**Task instructions:**
I'd like the entries repeated exactly, pictures omitted.

Saved entries:

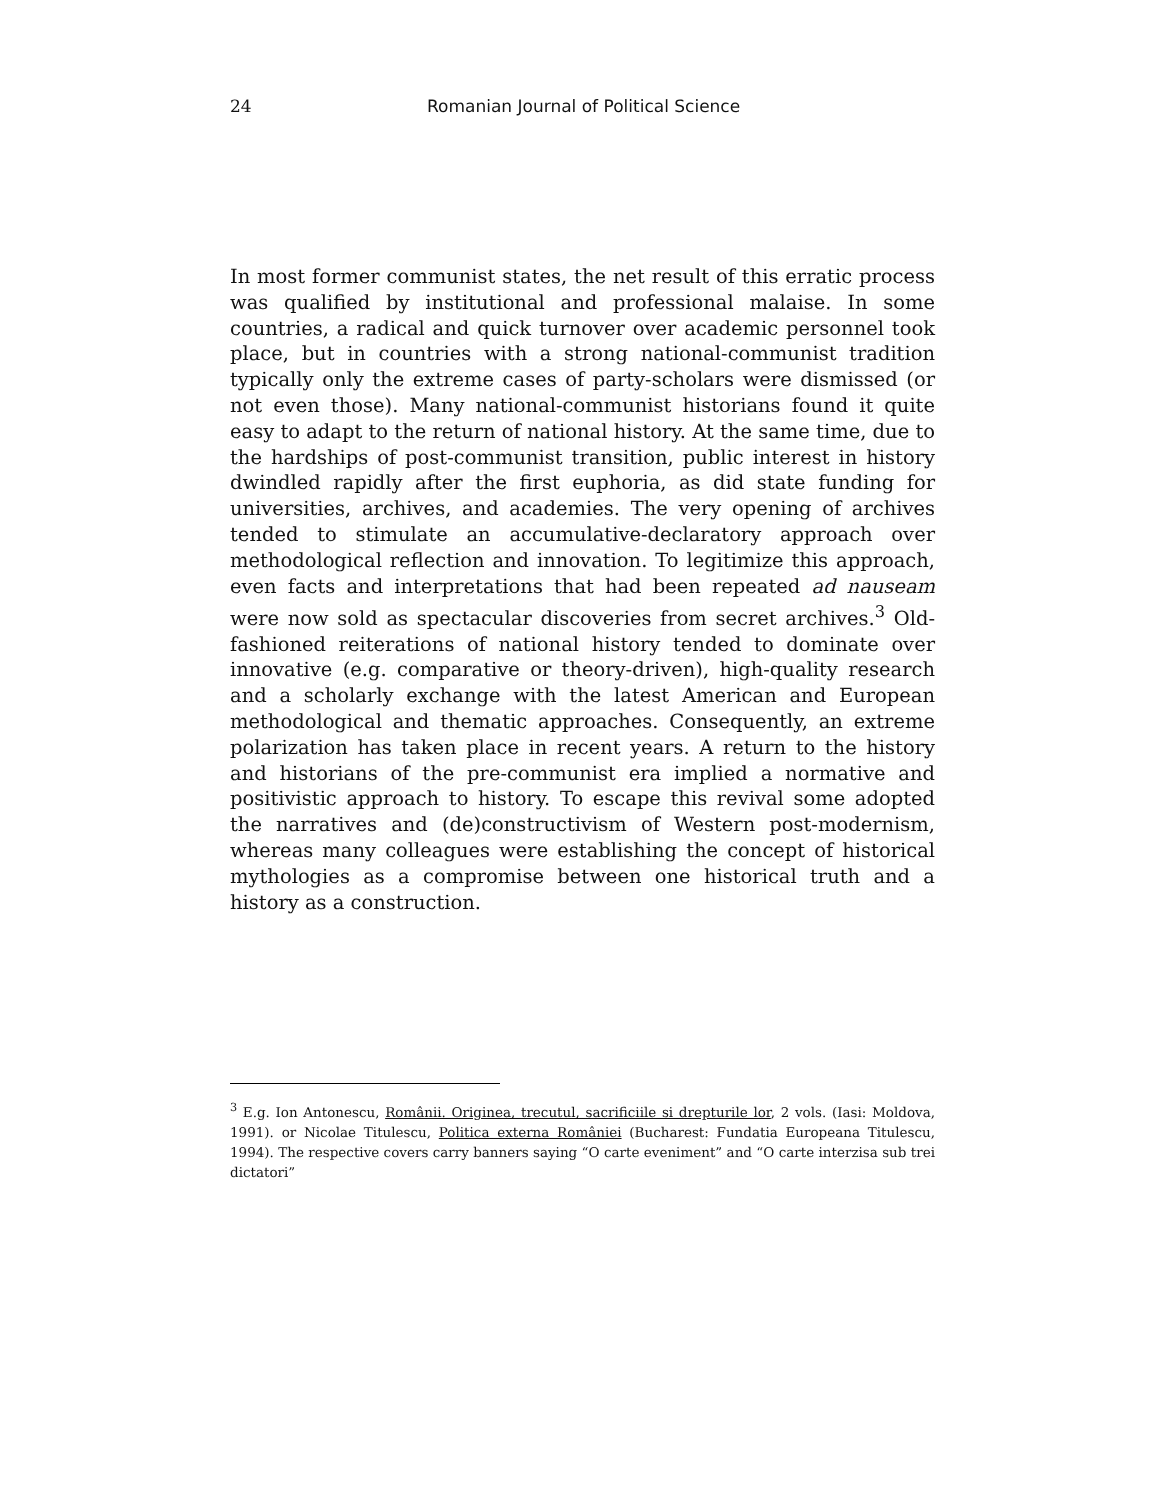24 Romanian Journal of Political Science
In most former communist states, the net result of this erratic process was qualified by institutional and professional malaise. In some countries, a radical and quick turnover over academic personnel took place, but in countries with a strong national-communist tradition typically only the extreme cases of party-scholars were dismissed (or not even those). Many national-communist historians found it quite easy to adapt to the return of national history. At the same time, due to the hardships of post-communist transition, public interest in history dwindled rapidly after the first euphoria, as did state funding for universities, archives, and academies. The very opening of archives tended to stimulate an accumulative-declaratory approach over methodological reflection and innovation. To legitimize this approach, even facts and interpretations that had been repeated ad nauseam were now sold as spectacular discoveries from secret archives.<sup>3</sup> Old-fashioned reiterations of national history tended to dominate over innovative (e.g. comparative or theory-driven), high-quality research and a scholarly exchange with the latest American and European methodological and thematic approaches. Consequently, an extreme polarization has taken place in recent years. A return to the history and historians of the pre-communist era implied a normative and positivistic approach to history. To escape this revival some adopted the narratives and (de)constructivism of Western post-modernism, whereas many colleagues were establishing the concept of historical mythologies as a compromise between one historical truth and a history as a construction.
<sup>3</sup> E.g. Ion Antonescu, Românii. Originea, trecutul, sacrificiile si drepturile lor, 2 vols. (Iasi: Moldova, 1991). or Nicolae Titulescu, Politica externa României (Bucharest: Fundatia Europeana Titulescu, 1994). The respective covers carry banners saying “O carte eveniment” and “O carte interzisa sub trei dictatori”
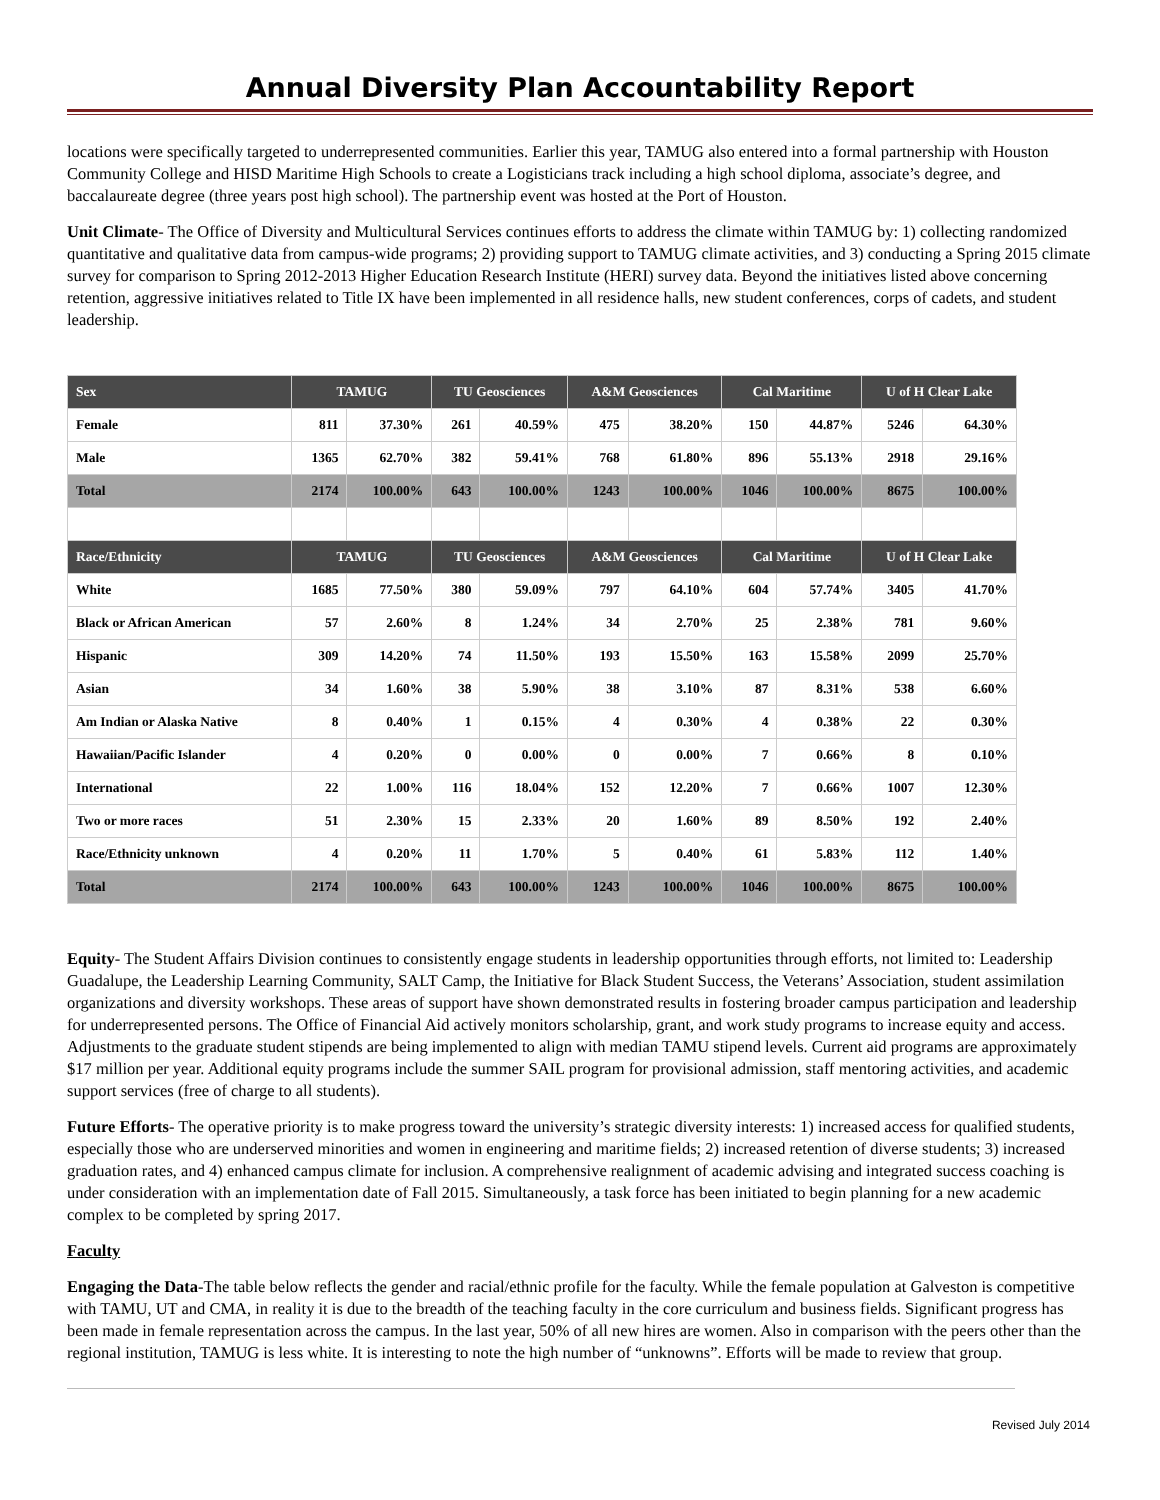Annual Diversity Plan Accountability Report
locations were specifically targeted to underrepresented communities. Earlier this year, TAMUG also entered into a formal partnership with Houston Community College and HISD Maritime High Schools to create a Logisticians track including a high school diploma, associate’s degree, and baccalaureate degree (three years post high school). The partnership event was hosted at the Port of Houston.
Unit Climate- The Office of Diversity and Multicultural Services continues efforts to address the climate within TAMUG by: 1) collecting randomized quantitative and qualitative data from campus-wide programs; 2) providing support to TAMUG climate activities, and 3) conducting a Spring 2015 climate survey for comparison to Spring 2012-2013 Higher Education Research Institute (HERI) survey data. Beyond the initiatives listed above concerning retention, aggressive initiatives related to Title IX have been implemented in all residence halls, new student conferences, corps of cadets, and student leadership.
| Sex | TAMUG | | TU Geosciences | | A&M Geosciences | | Cal Maritime | | U of H Clear Lake | |
| --- | --- | --- | --- | --- | --- | --- | --- | --- | --- | --- |
| Female | 811 | 37.30% | 261 | 40.59% | 475 | 38.20% | 150 | 44.87% | 5246 | 64.30% |
| Male | 1365 | 62.70% | 382 | 59.41% | 768 | 61.80% | 896 | 55.13% | 2918 | 29.16% |
| Total | 2174 | 100.00% | 643 | 100.00% | 1243 | 100.00% | 1046 | 100.00% | 8675 | 100.00% |
| Race/Ethnicity | TAMUG | | TU Geosciences | | A&M Geosciences | | Cal Maritime | | U of H Clear Lake | |
| White | 1685 | 77.50% | 380 | 59.09% | 797 | 64.10% | 604 | 57.74% | 3405 | 41.70% |
| Black or African American | 57 | 2.60% | 8 | 1.24% | 34 | 2.70% | 25 | 2.38% | 781 | 9.60% |
| Hispanic | 309 | 14.20% | 74 | 11.50% | 193 | 15.50% | 163 | 15.58% | 2099 | 25.70% |
| Asian | 34 | 1.60% | 38 | 5.90% | 38 | 3.10% | 87 | 8.31% | 538 | 6.60% |
| Am Indian or Alaska Native | 8 | 0.40% | 1 | 0.15% | 4 | 0.30% | 4 | 0.38% | 22 | 0.30% |
| Hawaiian/Pacific Islander | 4 | 0.20% | 0 | 0.00% | 0 | 0.00% | 7 | 0.66% | 8 | 0.10% |
| International | 22 | 1.00% | 116 | 18.04% | 152 | 12.20% | 7 | 0.66% | 1007 | 12.30% |
| Two or more races | 51 | 2.30% | 15 | 2.33% | 20 | 1.60% | 89 | 8.50% | 192 | 2.40% |
| Race/Ethnicity unknown | 4 | 0.20% | 11 | 1.70% | 5 | 0.40% | 61 | 5.83% | 112 | 1.40% |
| Total | 2174 | 100.00% | 643 | 100.00% | 1243 | 100.00% | 1046 | 100.00% | 8675 | 100.00% |
Equity- The Student Affairs Division continues to consistently engage students in leadership opportunities through efforts, not limited to: Leadership Guadalupe, the Leadership Learning Community, SALT Camp, the Initiative for Black Student Success, the Veterans’ Association, student assimilation organizations and diversity workshops. These areas of support have shown demonstrated results in fostering broader campus participation and leadership for underrepresented persons. The Office of Financial Aid actively monitors scholarship, grant, and work study programs to increase equity and access. Adjustments to the graduate student stipends are being implemented to align with median TAMU stipend levels. Current aid programs are approximately $17 million per year. Additional equity programs include the summer SAIL program for provisional admission, staff mentoring activities, and academic support services (free of charge to all students).
Future Efforts- The operative priority is to make progress toward the university’s strategic diversity interests: 1) increased access for qualified students, especially those who are underserved minorities and women in engineering and maritime fields; 2) increased retention of diverse students; 3) increased graduation rates, and 4) enhanced campus climate for inclusion. A comprehensive realignment of academic advising and integrated success coaching is under consideration with an implementation date of Fall 2015. Simultaneously, a task force has been initiated to begin planning for a new academic complex to be completed by spring 2017.
Faculty
Engaging the Data-The table below reflects the gender and racial/ethnic profile for the faculty. While the female population at Galveston is competitive with TAMU, UT and CMA, in reality it is due to the breadth of the teaching faculty in the core curriculum and business fields. Significant progress has been made in female representation across the campus. In the last year, 50% of all new hires are women. Also in comparison with the peers other than the regional institution, TAMUG is less white. It is interesting to note the high number of “unknowns”. Efforts will be made to review that group.
Revised July 2014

**Response to the task:**
24 Romanian Journal of Political Science
In most former communist states, the net result of this erratic process was qualified by institutional and professional malaise. In some countries, a radical and quick turnover over academic personnel took place, but in countries with a strong national-communist tradition typically only the extreme cases of party-scholars were dismissed (or not even those). Many national-communist historians found it quite easy to adapt to the return of national history. At the same time, due to the hardships of post-communist transition, public interest in history dwindled rapidly after the first euphoria, as did state funding for universities, archives, and academies. The very opening of archives tended to stimulate an accumulative-declaratory approach over methodological reflection and innovation. To legitimize this approach, even facts and interpretations that had been repeated ad nauseam were now sold as spectacular discoveries from secret archives.<sup>3</sup> Old-fashioned reiterations of national history tended to dominate over innovative (e.g. comparative or theory-driven), high-quality research and a scholarly exchange with the latest American and European methodological and thematic approaches. Consequently, an extreme polarization has taken place in recent years. A return to the history and historians of the pre-communist era implied a normative and positivistic approach to history. To escape this revival some adopted the narratives and (de)constructivism of Western post-modernism, whereas many colleagues were establishing the concept of historical mythologies as a compromise between one historical truth and a history as a construction.
<sup>3</sup> E.g. Ion Antonescu, Românii. Originea, trecutul, sacrificiile si drepturile lor, 2 vols. (Iasi: Moldova, 1991). or Nicolae Titulescu, Politica externa României (Bucharest: Fundatia Europeana Titulescu, 1994). The respective covers carry banners saying “O carte eveniment” and “O carte interzisa sub trei dictatori”
Annual Diversity Plan Accountability Report
locations were specifically targeted to underrepresented communities. Earlier this year, TAMUG also entered into a formal partnership with Houston Community College and HISD Maritime High Schools to create a Logisticians track including a high school diploma, associate’s degree, and baccalaureate degree (three years post high school). The partnership event was hosted at the Port of Houston.
Unit Climate- The Office of Diversity and Multicultural Services continues efforts to address the climate within TAMUG by: 1) collecting randomized quantitative and qualitative data from campus-wide programs; 2) providing support to TAMUG climate activities, and 3) conducting a Spring 2015 climate survey for comparison to Spring 2012-2013 Higher Education Research Institute (HERI) survey data. Beyond the initiatives listed above concerning retention, aggressive initiatives related to Title IX have been implemented in all residence halls, new student conferences, corps of cadets, and student leadership.
| Sex | TAMUG | | TU Geosciences | | A&M Geosciences | | Cal Maritime | | U of H Clear Lake | |
| --- | --- | --- | --- | --- | --- | --- | --- | --- | --- | --- |
| Female | 811 | 37.30% | 261 | 40.59% | 475 | 38.20% | 150 | 44.87% | 5246 | 64.30% |
| Male | 1365 | 62.70% | 382 | 59.41% | 768 | 61.80% | 896 | 55.13% | 2918 | 29.16% |
| Total | 2174 | 100.00% | 643 | 100.00% | 1243 | 100.00% | 1046 | 100.00% | 8675 | 100.00% |
| Race/Ethnicity | TAMUG | | TU Geosciences | | A&M Geosciences | | Cal Maritime | | U of H Clear Lake | |
| White | 1685 | 77.50% | 380 | 59.09% | 797 | 64.10% | 604 | 57.74% | 3405 | 41.70% |
| Black or African American | 57 | 2.60% | 8 | 1.24% | 34 | 2.70% | 25 | 2.38% | 781 | 9.60% |
| Hispanic | 309 | 14.20% | 74 | 11.50% | 193 | 15.50% | 163 | 15.58% | 2099 | 25.70% |
| Asian | 34 | 1.60% | 38 | 5.90% | 38 | 3.10% | 87 | 8.31% | 538 | 6.60% |
| Am Indian or Alaska Native | 8 | 0.40% | 1 | 0.15% | 4 | 0.30% | 4 | 0.38% | 22 | 0.30% |
| Hawaiian/Pacific Islander | 4 | 0.20% | 0 | 0.00% | 0 | 0.00% | 7 | 0.66% | 8 | 0.10% |
| International | 22 | 1.00% | 116 | 18.04% | 152 | 12.20% | 7 | 0.66% | 1007 | 12.30% |
| Two or more races | 51 | 2.30% | 15 | 2.33% | 20 | 1.60% | 89 | 8.50% | 192 | 2.40% |
| Race/Ethnicity unknown | 4 | 0.20% | 11 | 1.70% | 5 | 0.40% | 61 | 5.83% | 112 | 1.40% |
| Total | 2174 | 100.00% | 643 | 100.00% | 1243 | 100.00% | 1046 | 100.00% | 8675 | 100.00% |
Equity- The Student Affairs Division continues to consistently engage students in leadership opportunities through efforts, not limited to: Leadership Guadalupe, the Leadership Learning Community, SALT Camp, the Initiative for Black Student Success, the Veterans’ Association, student assimilation organizations and diversity workshops. These areas of support have shown demonstrated results in fostering broader campus participation and leadership for underrepresented persons. The Office of Financial Aid actively monitors scholarship, grant, and work study programs to increase equity and access. Adjustments to the graduate student stipends are being implemented to align with median TAMU stipend levels. Current aid programs are approximately $17 million per year. Additional equity programs include the summer SAIL program for provisional admission, staff mentoring activities, and academic support services (free of charge to all students).
Future Efforts- The operative priority is to make progress toward the university’s strategic diversity interests: 1) increased access for qualified students, especially those who are underserved minorities and women in engineering and maritime fields; 2) increased retention of diverse students; 3) increased graduation rates, and 4) enhanced campus climate for inclusion. A comprehensive realignment of academic advising and integrated success coaching is under consideration with an implementation date of Fall 2015. Simultaneously, a task force has been initiated to begin planning for a new academic complex to be completed by spring 2017.
Faculty
Engaging the Data-The table below reflects the gender and racial/ethnic profile for the faculty. While the female population at Galveston is competitive with TAMU, UT and CMA, in reality it is due to the breadth of the teaching faculty in the core curriculum and business fields. Significant progress has been made in female representation across the campus. In the last year, 50% of all new hires are women. Also in comparison with the peers other than the regional institution, TAMUG is less white. It is interesting to note the high number of “unknowns”. Efforts will be made to review that group.
Revised July 2014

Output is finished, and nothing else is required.